The present invention relates to an improved fuel vaporizing apparatus suitable for vaporing the liquid fuel or fuel-air charge for an internal combustion engine or gas turbine prior to its introduction into said engine or gas turbine, comprising such an apparatus and to automotive vehicles which comprise such an internal combustion engine or gas turbine having said apparatus.
The conventional spark-ignition engine relies on a carburetor to mix a desired proportion of a volatile fuel with the inlet air. For complete combustion of the fuel-air mixture the fuel needs to be uniformly dispersed in the air. Such a uniform mixture is seldom if ever obtained in practice with a conventional carburetor, and manifold fuel injection offers only marginal improvement.
In the conventional gas turbine a uniform fuel-air mixture (and uniform turbine entry temperature) is equally hard to achieve.
According to the inventions disclosed in U.S. Pat. No. 3,763,838 and U.S. patent applications Ser. No. 461,180 filed Apr. 15, 1974 and Ser. No. 461,174 filed Apr. 15, 1974, fuel vaporizing devices suitable for vaporizing the liquid fuel charge for an internal combustion engine or gas turbine prior to its introduction into said engine or gas turbine, and prior to or after mixing of the fuel with the main stream of combustion air, comprise one or more heat pipes, each of which is in the form of a sealed vessel containing a heat transfer fluid and is so constructed that in operation the heat transfer fluid in the said heat pipe or heat pipes is evaporated in the so-called heat-receiving zone of the heat pipe by heat received from the exhaust gases of the said engine or of the said gas turbine, and condensation of the said evaporated heat transfer fluid takes place by discharging heat for the evaporation of fuel to be combusted in the so-called fuel vaporizing zone of the heat pipe where the fuel is vaporized.
The use of one or more heat pipes enables heat to be supplied to the fuel or fuel-air mixture within a restricted temperature range virtually regardless of the rate at which the fuel is demanded. Furthermore, at start-up the heat pipe or pipes reach their operating temperature very much more quickly than a solid heat conductor.
The heat transfer fluid present in said heat pipe or pipes preferably has a boiling point at atmospheric pressure up to 400.degree.C.
As the heat demanded from the heat pipe can vary considerably, surplus heat can be removed by additional cooling means. These can, e.g., consist of a honeycomb or a multitubular condenser in the upper part of the heat pipe which, e.g., is cooled with the aid of the cooling system of the engine. When additional cooling means are used a separate return line is advantageously provided for returning heat transfer fluid condensed by these means to the liquid bulk of that fluid in the heat pipe, without contacting this condensed heat transfer fluid with the fuel vaporizing section or the rising vapor of the heat transfer fluid. It is also possible to cool the upper part of the heat pipe itself by circulating coolant from the cooling system of the engine therethrough.
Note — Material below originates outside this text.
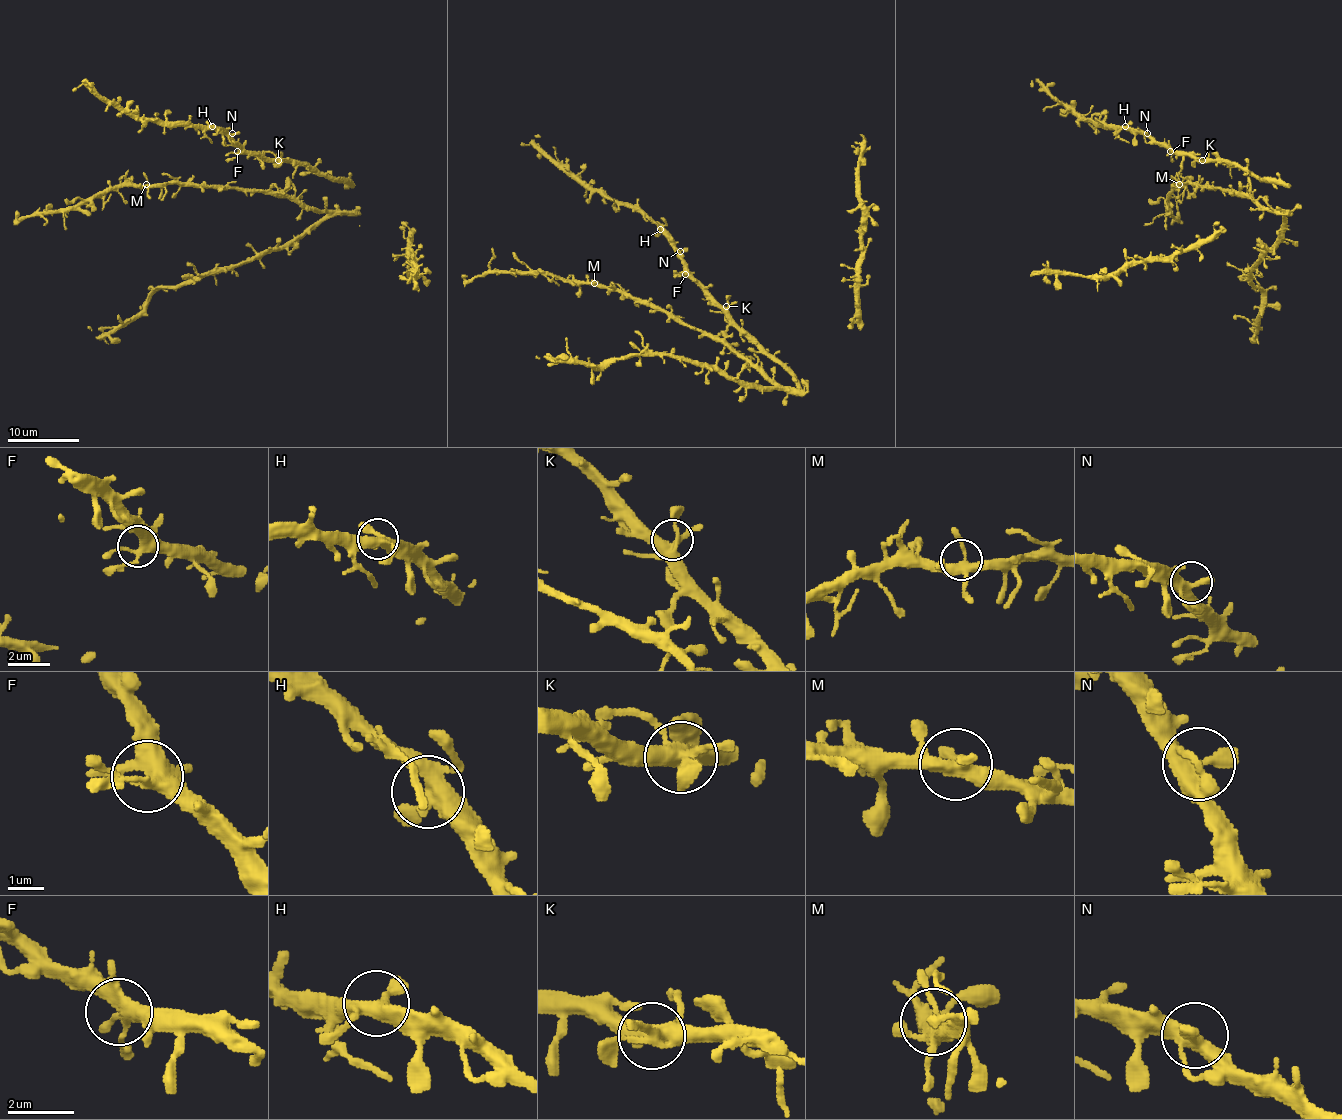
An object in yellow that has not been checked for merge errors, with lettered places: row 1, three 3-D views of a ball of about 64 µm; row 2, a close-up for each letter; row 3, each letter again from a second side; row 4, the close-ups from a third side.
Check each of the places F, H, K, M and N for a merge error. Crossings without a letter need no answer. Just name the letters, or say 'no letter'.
no letter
Air may also be used as additional cooling agent.
The additional cooling means discussed do not show a great flexibility and may not be able in all cases to accept sufficient heat from the vapor of the heat transfer fluid to condense such an amount of the latter vapor that no undesired high pressure in the heat pipe is built up.
Moreover leakages in the heat pipe through which heat transfer fluid is removed therefrom are not easily discerned in the heat pipe systems proposed hitherto.
Furthermore, it is considered as a drawback that in the known devices two liquid-containing systems are present in one engine, viz the cooling system and the heat pipe, which are not connected with each other.